* Extracted information

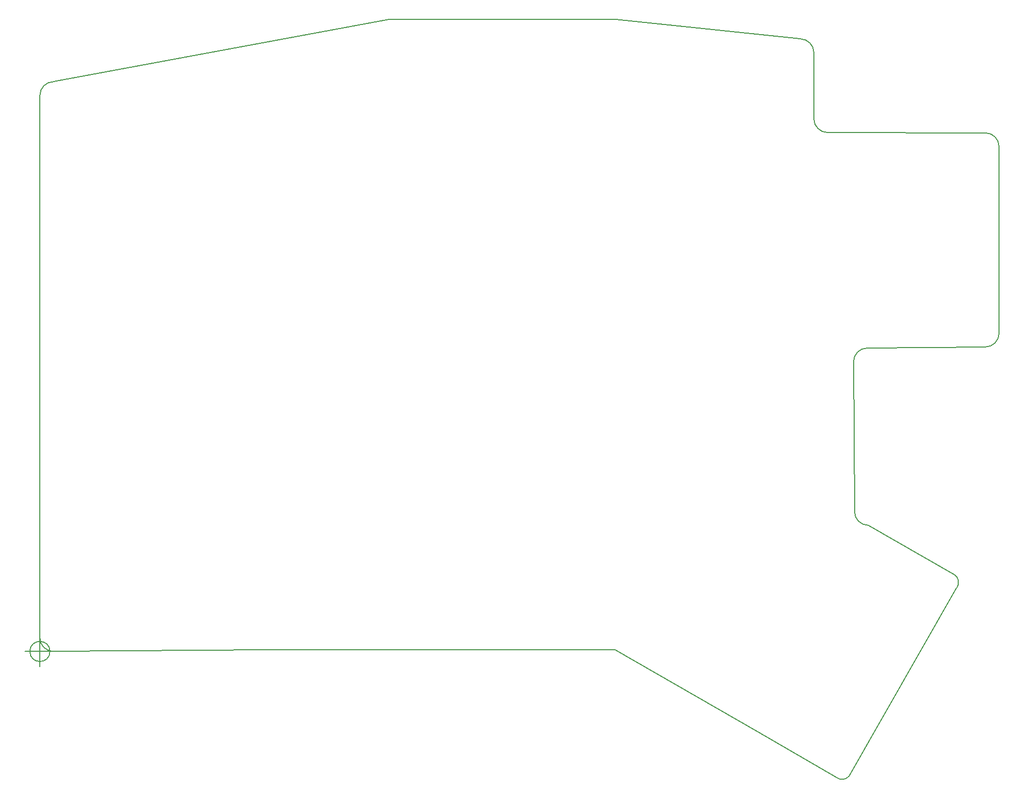
<source format=gbr>
%TF.GenerationSoftware,KiCad,Pcbnew,8.0.3*%
%TF.CreationDate,2024-07-24T18:45:32+09:00*%
%TF.ProjectId,ergodash,6572676f-6461-4736-982e-6b696361645f,2.0*%
%TF.SameCoordinates,Original*%
%TF.FileFunction,Profile,NP*%
%FSLAX46Y46*%
G04 Gerber Fmt 4.6, Leading zero omitted, Abs format (unit mm)*
G04 Created by KiCad (PCBNEW 8.0.3) date 2024-07-24 18:45:32*
%MOMM*%
%LPD*%
G01*
G04 APERTURE LIST*
%TA.AperFunction,Profile*%
%ADD10C,0.150000*%
%TD*%
G04 APERTURE END LIST*
D10*
X126214000Y101786000D02*
G75*
G02*
X128500000Y99500000I0J-2286000D01*
G01*
X86956000Y105000000D02*
X95568000Y105000000D01*
X137536000Y20964000D02*
G75*
G02*
X135250000Y23250000I0J2286000D01*
G01*
X135080446Y48133554D02*
G75*
G02*
X137366446Y50419554I2285954J46D01*
G01*
X135080446Y48133554D02*
X135250000Y23250000D01*
X2250000Y0D02*
G75*
G02*
X0Y2250000I0J2250000D01*
G01*
X0Y2250000D02*
X1Y92383554D01*
X95568000Y105000000D02*
X126214000Y101786000D01*
X156964000Y50580446D02*
X137366446Y50419554D01*
X95484000Y254000D02*
X119233000Y-13335000D01*
X1Y92383554D02*
G75*
G02*
X2286000Y94669549I2285999J-4D01*
G01*
X134346000Y-20701000D02*
X152243356Y10591000D01*
X58000000Y105000000D02*
X2286000Y94669554D01*
X58000000Y105000000D02*
X86956000Y105000000D01*
X2250000Y0D02*
X38080000Y254000D01*
X38080000Y254000D02*
X95484000Y254000D01*
X119233000Y-13335000D02*
X132314000Y-20955000D01*
X159250000Y52866446D02*
G75*
G02*
X156964000Y50580446I-2285954J-46D01*
G01*
X134346000Y-20701000D02*
G75*
G02*
X132314000Y-20955000I-1143000J889000D01*
G01*
X137536000Y20964000D02*
X151862356Y12750000D01*
X159250000Y83883554D02*
X159250000Y52866446D01*
X1666666Y0D02*
G75*
G02*
X-1666666Y0I-1666666J0D01*
G01*
X-1666666Y0D02*
G75*
G02*
X1666666Y0I1666666J0D01*
G01*
X-2500000Y0D02*
X2500000Y0D01*
X0Y2500000D02*
X0Y-2500000D01*
X156964000Y86169554D02*
G75*
G02*
X159250000Y83883554I46J-2285954D01*
G01*
X130786000Y86214000D02*
X156964000Y86169554D01*
X128500000Y88500000D02*
X128500000Y99500000D01*
X130786000Y86214000D02*
G75*
G02*
X128500000Y88500000I0J2286000D01*
G01*
X151862356Y12750000D02*
G75*
G02*
X152243365Y10590994I-888956J-1270000D01*
G01*
M02*

</source>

* Task to complete
Leave out all pictures, then copy the remaining material exactly.

* Solution to this problem
<source format=gbr>
%TF.GenerationSoftware,KiCad,Pcbnew,8.0.3*%
%TF.CreationDate,2024-07-24T18:45:32+09:00*%
%TF.ProjectId,ergodash,6572676f-6461-4736-982e-6b696361645f,2.0*%
%TF.SameCoordinates,Original*%
%TF.FileFunction,Profile,NP*%
%FSLAX46Y46*%
G04 Gerber Fmt 4.6, Leading zero omitted, Abs format (unit mm)*
G04 Created by KiCad (PCBNEW 8.0.3) date 2024-07-24 18:45:32*
%MOMM*%
%LPD*%
G01*
G04 APERTURE LIST*
%TA.AperFunction,Profile*%
%ADD10C,0.150000*%
%TD*%
G04 APERTURE END LIST*
D10*
X126214000Y101786000D02*
G75*
G02*
X128500000Y99500000I0J-2286000D01*
G01*
X86956000Y105000000D02*
X95568000Y105000000D01*
X137536000Y20964000D02*
G75*
G02*
X135250000Y23250000I0J2286000D01*
G01*
X135080446Y48133554D02*
G75*
G02*
X137366446Y50419554I2285954J46D01*
G01*
X135080446Y48133554D02*
X135250000Y23250000D01*
X2250000Y0D02*
G75*
G02*
X0Y2250000I0J2250000D01*
G01*
X0Y2250000D02*
X1Y92383554D01*
X95568000Y105000000D02*
X126214000Y101786000D01*
X156964000Y50580446D02*
X137366446Y50419554D01*
X95484000Y254000D02*
X119233000Y-13335000D01*
X1Y92383554D02*
G75*
G02*
X2286000Y94669549I2285999J-4D01*
G01*
X134346000Y-20701000D02*
X152243356Y10591000D01*
X58000000Y105000000D02*
X2286000Y94669554D01*
X58000000Y105000000D02*
X86956000Y105000000D01*
X2250000Y0D02*
X38080000Y254000D01*
X38080000Y254000D02*
X95484000Y254000D01*
X119233000Y-13335000D02*
X132314000Y-20955000D01*
X159250000Y52866446D02*
G75*
G02*
X156964000Y50580446I-2285954J-46D01*
G01*
X134346000Y-20701000D02*
G75*
G02*
X132314000Y-20955000I-1143000J889000D01*
G01*
X137536000Y20964000D02*
X151862356Y12750000D01*
X159250000Y83883554D02*
X159250000Y52866446D01*
X1666666Y0D02*
G75*
G02*
X-1666666Y0I-1666666J0D01*
G01*
X-1666666Y0D02*
G75*
G02*
X1666666Y0I1666666J0D01*
G01*
X-2500000Y0D02*
X2500000Y0D01*
X0Y2500000D02*
X0Y-2500000D01*
X156964000Y86169554D02*
G75*
G02*
X159250000Y83883554I46J-2285954D01*
G01*
X130786000Y86214000D02*
X156964000Y86169554D01*
X128500000Y88500000D02*
X128500000Y99500000D01*
X130786000Y86214000D02*
G75*
G02*
X128500000Y88500000I0J2286000D01*
G01*
X151862356Y12750000D02*
G75*
G02*
X152243365Y10590994I-888956J-1270000D01*
G01*
M02*

</source>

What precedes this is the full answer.